[Exercise instructions] Format the rows, from their first line up to and including the line containing "Vender cripto", as a JSON list of strings with one string per line and blank lines omitted.

——————

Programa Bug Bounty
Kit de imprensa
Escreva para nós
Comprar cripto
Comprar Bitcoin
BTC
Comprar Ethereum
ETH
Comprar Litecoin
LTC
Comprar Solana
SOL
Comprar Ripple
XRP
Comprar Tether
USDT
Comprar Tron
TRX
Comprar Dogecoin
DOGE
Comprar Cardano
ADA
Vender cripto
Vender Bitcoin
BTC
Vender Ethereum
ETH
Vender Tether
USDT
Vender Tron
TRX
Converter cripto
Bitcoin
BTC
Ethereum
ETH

——————

[Problem solution]
[
  "Programa Bug Bounty",
  "Kit de imprensa",
  "Escreva para nós",
  "Comprar cripto",
  "Comprar Bitcoin",
  "BTC",
  "Comprar Ethereum",
  "ETH",
  "Comprar Litecoin",
  "LTC",
  "Comprar Solana",
  "SOL",
  "Comprar Ripple",
  "XRP",
  "Comprar Tether",
  "USDT",
  "Comprar Tron",
  "TRX",
  "Comprar Dogecoin",
  "DOGE",
  "Comprar Cardano",
  "ADA",
  "Vender cripto"
]